Voltamos, de novo, a estaca zero. Temos de pensar movimentos possíveis, mesmo que pequenos e insignificantes, diante da macro-dimensão do problema. Algo numa dimensão mais intermediária e mesmo primária, quando comparada à estrutura política. Penso então em ações educativas, formativas nos diferentes espaços organizativos: escolas, sindicatos, movimentos sociais, ongs, por exemplo, que promovam a ampliação destas reflexões.
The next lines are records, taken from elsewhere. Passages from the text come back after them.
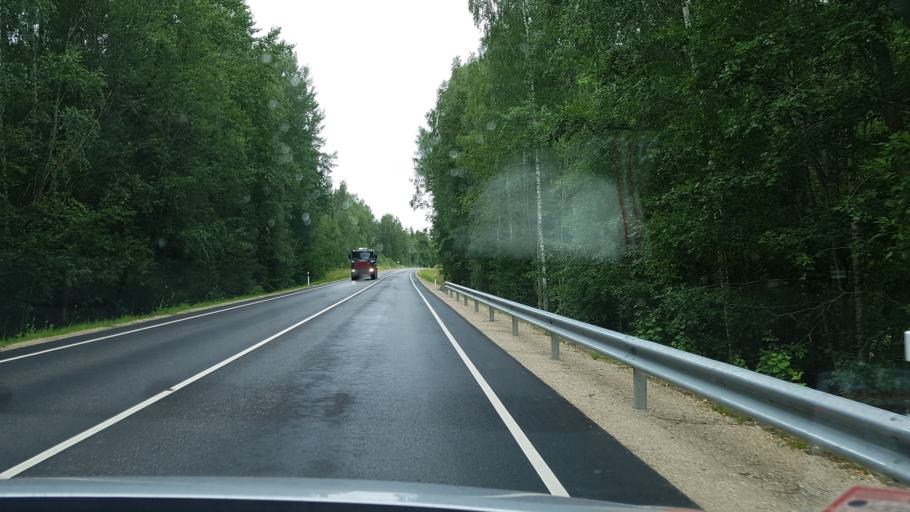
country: EE
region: Polvamaa
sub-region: Raepina vald
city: Rapina
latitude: 58.0790
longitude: 27.2995
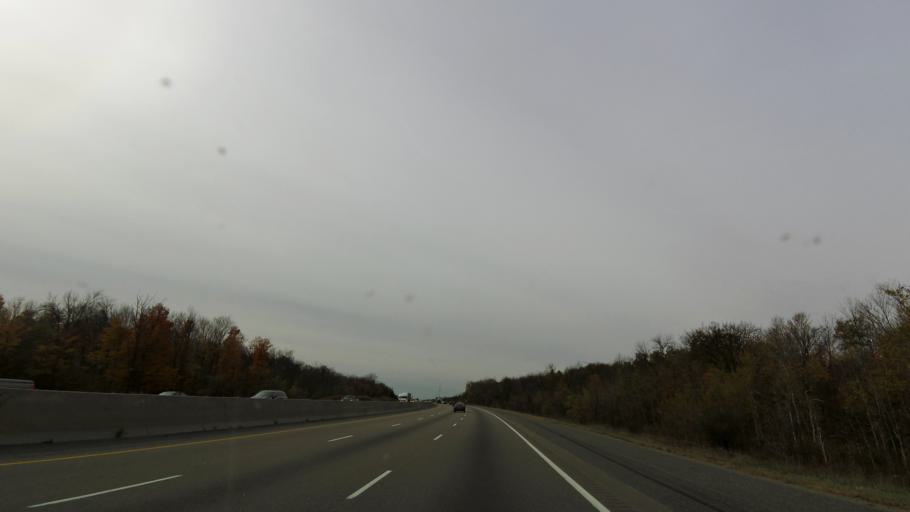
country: CA
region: Ontario
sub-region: Halton
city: Milton
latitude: 43.4718
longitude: -80.0617
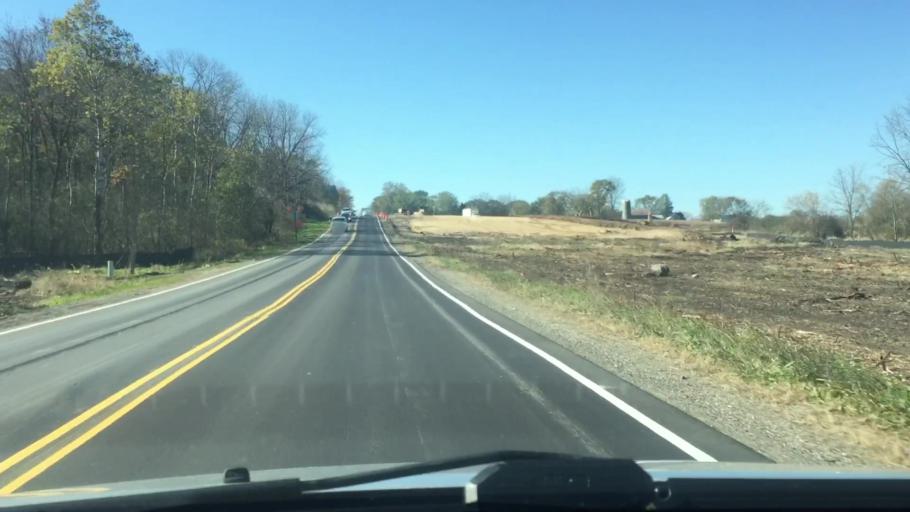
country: US
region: Wisconsin
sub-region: Waukesha County
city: Waukesha
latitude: 42.9886
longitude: -88.2820
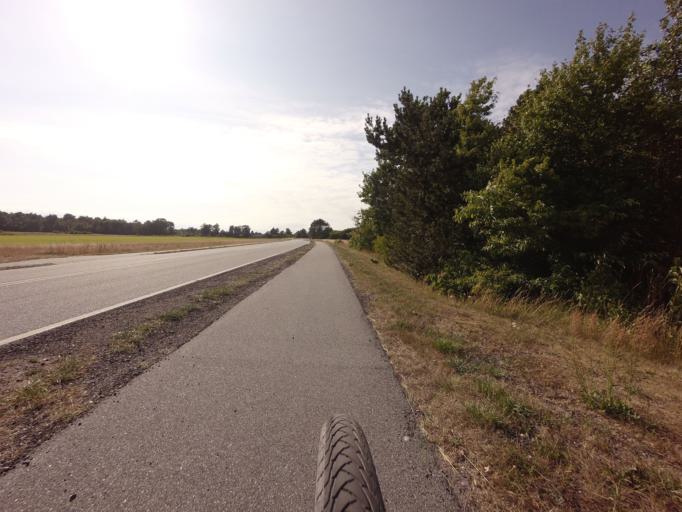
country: DK
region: North Denmark
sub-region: Laeso Kommune
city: Byrum
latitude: 57.2759
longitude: 10.9418
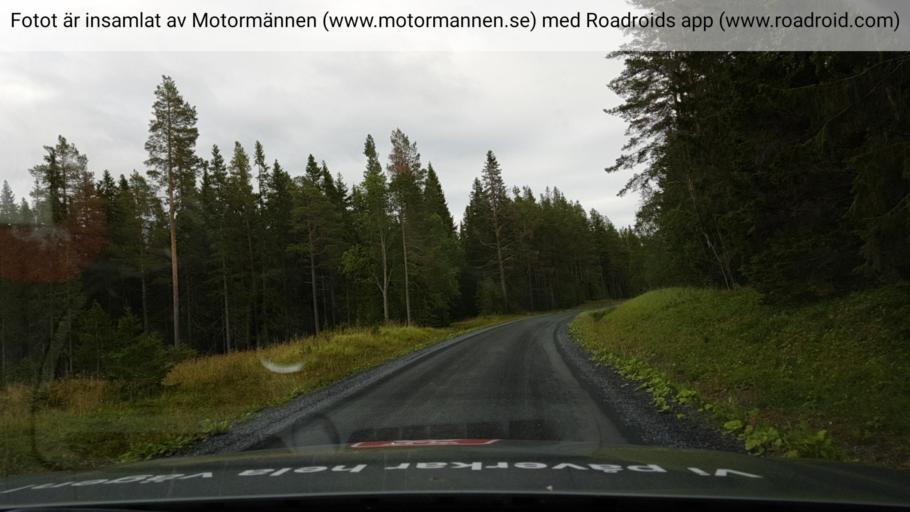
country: SE
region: Jaemtland
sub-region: Krokoms Kommun
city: Valla
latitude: 63.3662
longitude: 13.9525
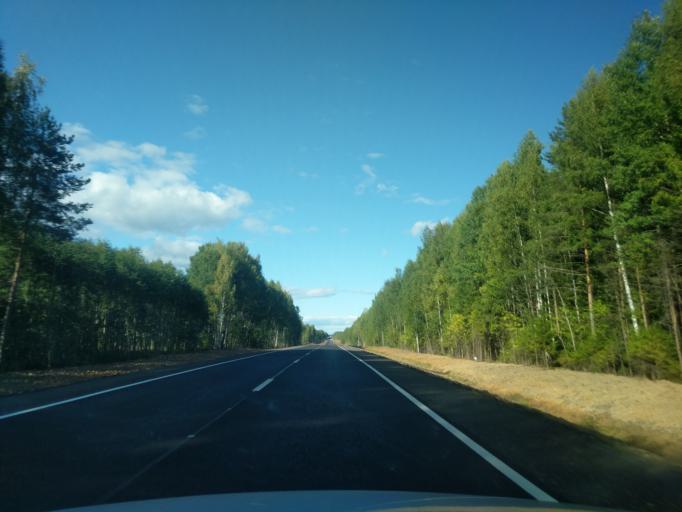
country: RU
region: Kostroma
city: Makar'yev
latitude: 57.9804
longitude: 43.9571
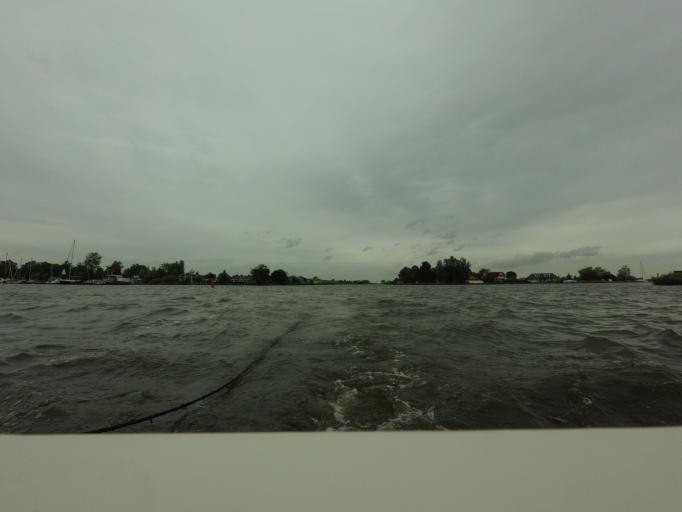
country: NL
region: Friesland
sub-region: Gemeente Boarnsterhim
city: Grou
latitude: 53.0983
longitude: 5.8483
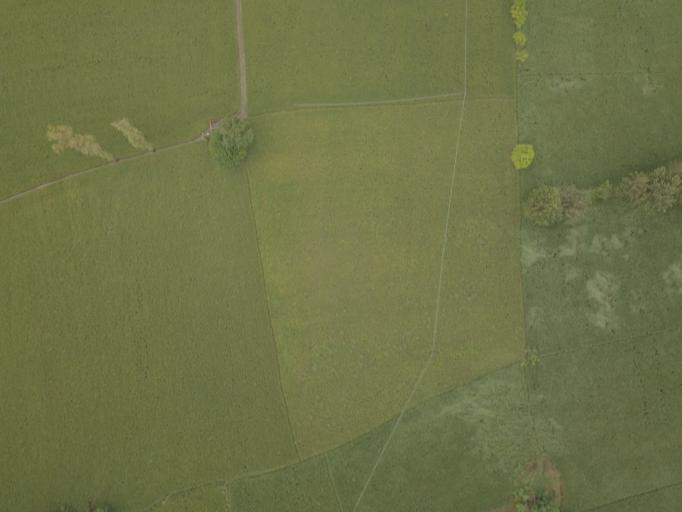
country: IN
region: Punjab
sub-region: Shahid Bhagat Singh Nagar
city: Rahon
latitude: 31.0176
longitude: 76.0921
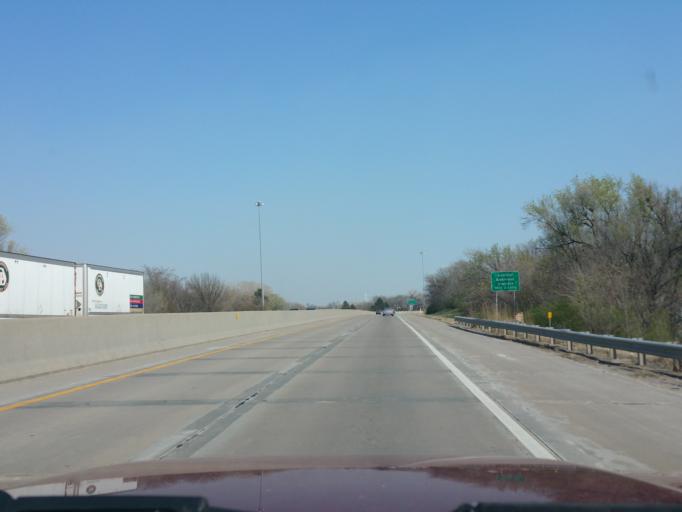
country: US
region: Kansas
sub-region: Shawnee County
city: Topeka
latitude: 39.0654
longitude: -95.6874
Que se propunham a construir uma cultura diferente daquela do “bandido bom é bandido morto”, da aceitação da execução sumária como saída, da segregação de áreas pobres.
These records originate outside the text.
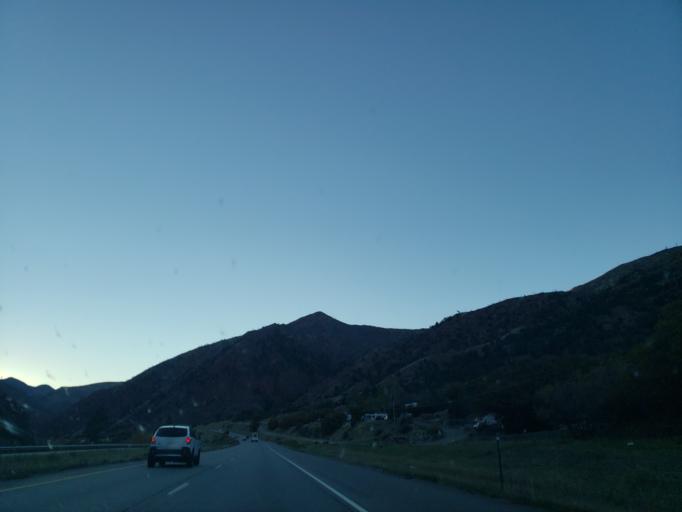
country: US
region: Colorado
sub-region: Garfield County
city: Glenwood Springs
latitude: 39.5608
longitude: -107.3774
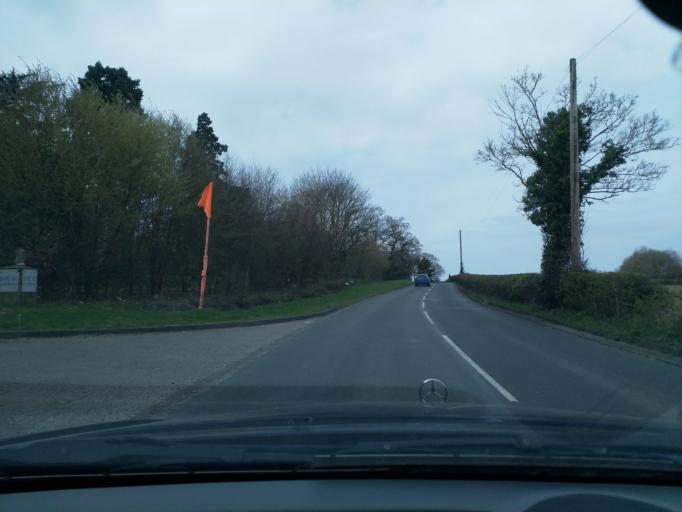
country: GB
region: England
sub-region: Warwickshire
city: Royal Leamington Spa
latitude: 52.3233
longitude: -1.5450
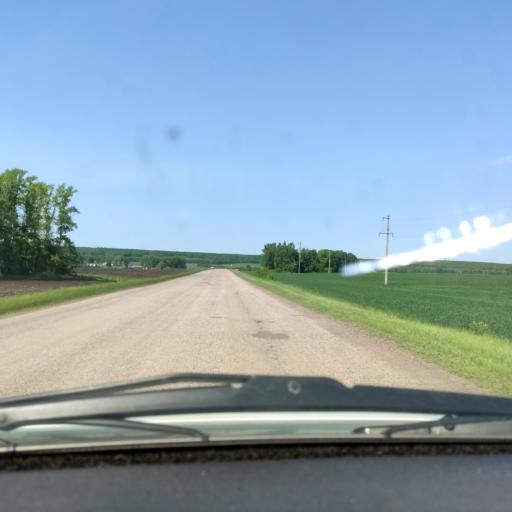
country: RU
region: Bashkortostan
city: Chishmy
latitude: 54.4683
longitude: 55.5412
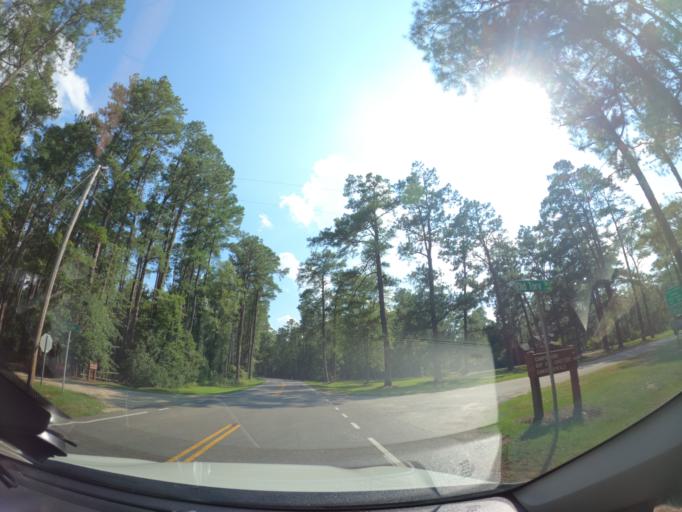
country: US
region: South Carolina
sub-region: Barnwell County
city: Williston
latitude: 33.5501
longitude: -81.4889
Um movimento que quebre o isolamento segregacional, a partir do fluxo de pessoas e ações entre as favelas/comunidades e resto da sociedade. Não na dimensão subordinada, clientelista e mantenedora do controle político, mas na formação de novas visões, na identificação da cooptação, na resistência e insubordinação, na criatividade de novas formas de aproximações sociais .

A construção de outra subjetividade, que de voz e rosto ao criminoso hoje trucidado e banalizado. Que mergulhe na compreensão de quem é este hoje executado e sua história. A veiculação de uma cultura que em todas as suas formas: musicais, cênicas, áudio-visuais resista à criminalização do pobre e sua execução pelo grupo dominante. A contra-hegemonia de uma cultura que supere o preconceito e o medo, que negue a raiva e a violência como resposta legitimadas.

O que tentei mostrar aqui não são saídas. Apenas problematizei a busca delas. Operações que prendam policiais criminosos, a formação e qualificação polícia, o aperfeiçoamento do aparelho judiciário só serão eficientes quando articulados a modificações políticas e econômicas que afetem os interesses dominantes, que controlam as políticas de segurança. As políticas públicas voltadas para a questão da redução da violência precisam ser articuladas e não transformarem o aparato policial em instrumento principal, como as UPPs e a policização das políticas sociais nas comunidades ocupadas. Nada disto adianta sem uma alteração intermediária dos fluxos espaciais entre diferentes segmentos sociais, a solidariedade com os mais vitimizados, a criação de uma subjetividade que se coloque no lugar do mais pobre e criminalizado, que seja capaz de ouvi-lo e entender sua linguagem. Enfim, um movimento microfísico e capilar que altere de forma profunda a percepção que temos dos estratos sociais que tememos que nos sejam apresentados como os inimigos número um da sociedade.

A partir destes passos articulados podemos falar de uma contracultura, em movimentos de resistência, em práticas formativas, políticas e relacionais que pensem representações políticas, políticas públicas, projetos de cidade e de economia outros que não os que hoje nos impõe este padrão de violência.

Isto não significa secundarizar a luta política mais ampla e horizontalizar as saídas através da dimensão cultural e subjetiva. Numa conjuntura desfavorável é preciso acumular forças. É preciso construir massa reflexiva e articulá-la a projetos políticos, capazes de estabelecer compromissos mais sólidos. Não há conjuntura revolucionária, nem tão pouco estamos nas catacumbas do Império Romano, como os cristãos que alimentavam os leões no Coliseu. Acredito em um processo lento, complexo, com visibilidades ora expressivas ora contraditórias que aproximando à macro e a micro estrutura política e econômica permitam modificações favoráveis a projetos de transformação e rupturas sociais capazes de devolver a todos nós o senso de solidariedade, igualdade e justiça. A possibilidade de sermos um País. De não ter a bandeira brasileira como um mero trapo, enfincada na colina, a lembrar-nos que os mais pobres e segregados estarão sempre fora das possibilidades da assim chamada sociedade de direitos. Este mais avançado estágio da humanidade, que nos querem fazer crer que é o melhor. 
 

Um comentário:

  1. Meu amigo, não vi aqui uma posição que nos leve a entender uma saída para a questão da segurança no Rio nem no país.
    Percebo o indicativo para ação no micro cosmo da restruturação do acumulo de forças, inclusive no campo teórico. Concordo com o pessimismo natural do próprio espaço. Principalmente quanto ao fator histórico citado. 47 anos. Perfeita a colocação.
    Termino afirmando que dentro do modelo capitalista não tem solução.

    Saúdo-os(as). Luta. Paz e Pão, Alex Prado.